**WHAT YOU SHOULD DO**
State how many lines of the data below contain the string "middle", counting a match only when its capitalization is identical. Reply with the number alone.
start STORED ROWS
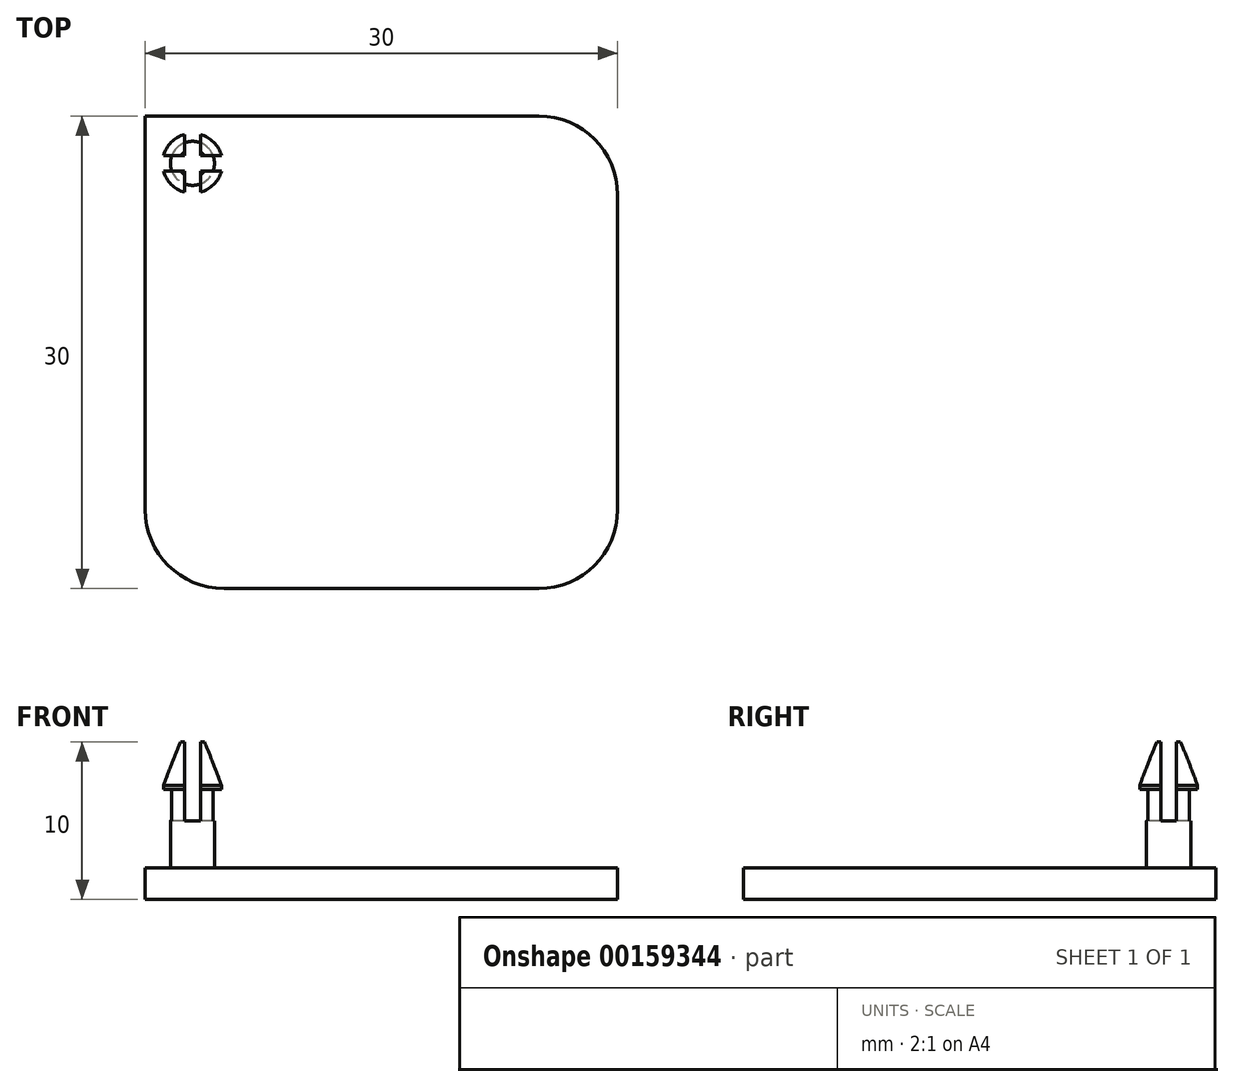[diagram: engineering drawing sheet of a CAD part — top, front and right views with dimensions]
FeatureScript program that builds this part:
annotation { "Feature Type Name" : "Feature", "Feature Type Description" : "" }
export const myFeature = defineFeature(function(context is Context, id is Id, definition is map)
    precondition{}
    {
        {
            var Q0;
            Q0=qCreatedBy(makeId("Top.planeOp"),FACE);
            var sketch = newSketch(context, id + "F0", { "sketchPlane" : qUnion([Q0])});
            skLineSegment(sketch, "E0.bottom", {"start": v(-15, 15) * mm, "end": v(15, 15) * mm});
            skLineSegment(sketch, "E0.top", {"start": v(-15, -15) * mm, "end": v(15, -15) * mm});
            skLineSegment(sketch, "E0.left", {"start": v(-15, 15) * mm, "end": v(-15, -15) * mm});
            skLineSegment(sketch, "E0.right", {"start": v(15, 15) * mm, "end": v(15, -15) * mm});
            skPoint(sketch, "E0.middle", {"position": v(0, 0) * mm});
            skSolve(sketch);
        }
        {
            var Q0;
            Q0 = qSketchRegion(id + "F0", true);
            extrude(context, id + "F1", {"entities" : qUnion([Q0]), "depth" : 2 * mm});
        }
        {
            var Q0;
            Q0=makeQuery(id+"F1.opExtrude","SWEPT_EDGE",EDGE,{"disambiguationData":[OSD([sQuery(id+"F0.wireOp",EDGE,"E0.top"),sQuery(id+"F0.wireOp",EDGE,"E0.left")])]});
            var Q1;
            Q1=makeQuery(id+"F1.opExtrude","SWEPT_EDGE",EDGE,{"disambiguationData":[OSD([sQuery(id+"F0.wireOp",EDGE,"E0.top"),sQuery(id+"F0.wireOp",EDGE,"E0.right")])]});
            var Q2;
            Q2=makeQuery(id+"F1.opExtrude","SWEPT_EDGE",EDGE,{"disambiguationData":[OSD([sQuery(id+"F0.wireOp",EDGE,"E0.bottom"),sQuery(id+"F0.wireOp",EDGE,"E0.right")])]});
            fillet(context, id + "F2", {"entities" : qUnion([Q0, Q1, Q2]), "radius" : 5 * mm, "tangentPropagation" : true, "allowEdgeOverflow" : false});
        }
        {
            var Q0;
            Q0=makeQuery(id+"F1.opExtrude","CAP_FACE",FACE,{"disambiguationData":[OSD([sQuery(id+"F0.wireOp",EDGE,"E0.bottom"),sQuery(id+"F0.wireOp",EDGE,"E0.top"),sQuery(id+"F0.wireOp",EDGE,"E0.left"),sQuery(id+"F0.wireOp",EDGE,"E0.right")])],"isStart":false});
            var sketch = newSketch(context, id + "F3", { "sketchPlane" : qUnion([Q0])});
            skCircle(sketch, "E1", {"center": v(-12, 12) * mm, "radius": 1.4 * mm});
            skSolve(sketch);
        }
        {
            var Q0;
            Q0 = qSketchRegion(id + "F3", true);
            extrude(context, id + "F4", {"entities" : qUnion([Q0]), "operationType" : NewBodyOperationType.ADD, "depth" : 5 * mm});
        }
        {
            var Q0;
            Q0=makeQuery(id+"F4.opExtrude","CAP_FACE",FACE,{"disambiguationData":[OSD([sQuery(id+"F3.wireOp",EDGE,"E1")])],"isStart":false});
            var sketch = newSketch(context, id + "F5", { "sketchPlane" : qUnion([Q0])});
            skCircle(sketch, "E2", {"center": v(-12, 12) * mm, "radius": 1.9 * mm});
            skSolve(sketch);
        }
        {
            var Q0;
            Q0 = qSketchRegion(id + "F5", true);
            extrude(context, id + "F6", {"entities" : qUnion([Q0]), "operationType" : NewBodyOperationType.ADD, "depth" : 3 * mm});
        }
        {
            var Q0;
            Q0=makeQuery(id+"F6.opExtrude","CAP_FACE",FACE,{"disambiguationData":[OSD([sQuery(id+"F5.wireOp",EDGE,"E2")])],"isStart":false});
            var sketch = newSketch(context, id + "F7", { "sketchPlane" : qUnion([Q0])});
            skLineSegment(sketch, "E3.bottom", {"start": v(-9.9, 11.52) * mm, "end": v(-13.84, 11.52) * mm});
            skLineSegment(sketch, "E3.top", {"start": v(-10.16, 12.48) * mm, "end": v(-14.1, 12.48) * mm});
            skLineSegment(sketch, "E3.left", {"start": v(-9.9, 11.52) * mm, "end": v(-10.16, 12.48) * mm});
            skLineSegment(sketch, "E3.right", {"start": v(-13.84, 11.52) * mm, "end": v(-14.1, 12.48) * mm});
            skPoint(sketch, "E3.middle", {"position": v(-12, 12) * mm});
            skLineSegment(sketch, "E4.bottom", {"start": v(-11.5, 13.9) * mm, "end": v(-12.5, 13.9) * mm});
            skLineSegment(sketch, "E4.top", {"start": v(-11.5, 10.1) * mm, "end": v(-12.5, 10.1) * mm});
            skLineSegment(sketch, "E4.left", {"start": v(-11.5, 13.9) * mm, "end": v(-11.5, 10.1) * mm});
            skLineSegment(sketch, "E4.right", {"start": v(-12.5, 13.9) * mm, "end": v(-12.5, 10.1) * mm});
            skSolve(sketch);
        }
        {
            var Q0;
            Q0 = qSketchRegion(id + "F7", true);
            extrude(context, id + "F8", {"entities" : qUnion([Q0]), "operationType" : NewBodyOperationType.REMOVE, "oppositeDirection" : true, "depth" : 5 * mm});
        }
        {
            var Q0;
            {var subQ0=sQuery(id+"F5.wireOp",EDGE,"E2");var subQ1=sQuery(id+"F7.wireOp",EDGE,"E4.left");var subQ2=sQuery(id+"F7.wireOp",EDGE,"E3.bottom");var subQ3=makeQuery(id+"F7.imprint","INTERSECT",VERTEX,{"derivedFrom":[subQ2,subQ1]});var subQ4=makeQuery(id+"F6.opExtrude","CAP_EDGE",EDGE,{"disambiguationData":[OSD([subQ0])],"isStart":false});Q0=makeQuery(id+"F8.boolean.opBoolean","SPLIT",EDGE,{"disambiguationData":[TD([makeQuery(id+"F8.opExtrude","SWEPT_FACE",FACE,{"disambiguationData":[OSD([subQ2]),TDD([makeQuery(id+"F7.imprint","IMPRINT",EDGE,{"disambiguationData":[TD([[makeQuery(id+"F7.imprint","INTERSECT",VERTEX,{"derivedFrom":[subQ2,sQuery(id+"F7.wireOp",EDGE,"E3.left")]}),-1.0]])],"derivedFrom":subQ2}),makeQuery(id+"F7.imprint","IMPRINT",EDGE,{"disambiguationData":[TD([[subQ3,1.0]])],"derivedFrom":subQ2})])]})])],"derivedFrom":subQ4});}
            var Q1;
            {var subQ0=sQuery(id+"F5.wireOp",EDGE,"E2");var subQ1=sQuery(id+"F7.wireOp",EDGE,"E3.top");var subQ2=makeQuery(id+"F6.opExtrude","CAP_EDGE",EDGE,{"disambiguationData":[OSD([subQ0])],"isStart":false});var subQ3=sQuery(id+"F7.wireOp",EDGE,"E4.left");var subQ4=makeQuery(id+"F7.imprint","INTERSECT",VERTEX,{"derivedFrom":[subQ1,subQ3]});Q1=makeQuery(id+"F8.boolean.opBoolean","SPLIT",EDGE,{"disambiguationData":[TD([makeQuery(id+"F8.opExtrude","SWEPT_FACE",FACE,{"disambiguationData":[OSD([subQ1]),TDD([makeQuery(id+"F7.imprint","IMPRINT",EDGE,{"disambiguationData":[TD([[subQ4,1.0]])],"derivedFrom":subQ1})])]})])],"derivedFrom":subQ2});}
            var Q2;
            {var subQ0=sQuery(id+"F5.wireOp",EDGE,"E2");var subQ1=sQuery(id+"F7.wireOp",EDGE,"E4.right");var subQ2=sQuery(id+"F7.wireOp",EDGE,"E3.top");var subQ3=makeQuery(id+"F7.imprint","INTERSECT",VERTEX,{"derivedFrom":[subQ2,subQ1]});var subQ4=makeQuery(id+"F6.opExtrude","CAP_EDGE",EDGE,{"disambiguationData":[OSD([subQ0])],"isStart":false});Q2=makeQuery(id+"F8.boolean.opBoolean","SPLIT",EDGE,{"disambiguationData":[TD([makeQuery(id+"F8.opExtrude","SWEPT_FACE",FACE,{"disambiguationData":[OSD([subQ2]),TDD([makeQuery(id+"F7.imprint","IMPRINT",EDGE,{"disambiguationData":[TD([[subQ3,-1.0]])],"derivedFrom":subQ2}),makeQuery(id+"F7.imprint","IMPRINT",EDGE,{"disambiguationData":[TD([[makeQuery(id+"F7.imprint","INTERSECT",VERTEX,{"derivedFrom":[subQ2,sQuery(id+"F7.wireOp",EDGE,"E3.right")]}),1.0]])],"derivedFrom":subQ2})])]})])],"derivedFrom":subQ4});}
            var Q3;
            {var subQ0=sQuery(id+"F5.wireOp",EDGE,"E2");var subQ1=sQuery(id+"F7.wireOp",EDGE,"E4.right");var subQ2=makeQuery(id+"F6.opExtrude","CAP_EDGE",EDGE,{"disambiguationData":[OSD([subQ0])],"isStart":false});var subQ4=sQuery(id+"F7.wireOp",EDGE,"E3.bottom");var subQ5=makeQuery(id+"F7.imprint","INTERSECT",VERTEX,{"derivedFrom":[subQ4,subQ1]});Q3=makeQuery(id+"F8.boolean.opBoolean","SPLIT",EDGE,{"disambiguationData":[TD([makeQuery(id+"F8.opExtrude","SWEPT_FACE",FACE,{"disambiguationData":[OSD([subQ4]),TDD([makeQuery(id+"F7.imprint","IMPRINT",EDGE,{"disambiguationData":[TD([[subQ5,-1.0]])],"derivedFrom":subQ4})])]})])],"derivedFrom":subQ2});}
            chamfer(context, id + "F9", {"entities" : qUnion([Q0, Q1, Q2, Q3]), "chamferType" : ChamferType.OFFSET_ANGLE, "width" : 1 * mm, "oppositeDirection" : false, "angle" : 70 * degree, "tangentPropagation" : true});
        }
    });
end STORED ROWS
**PROBLEM SOLUTION**
2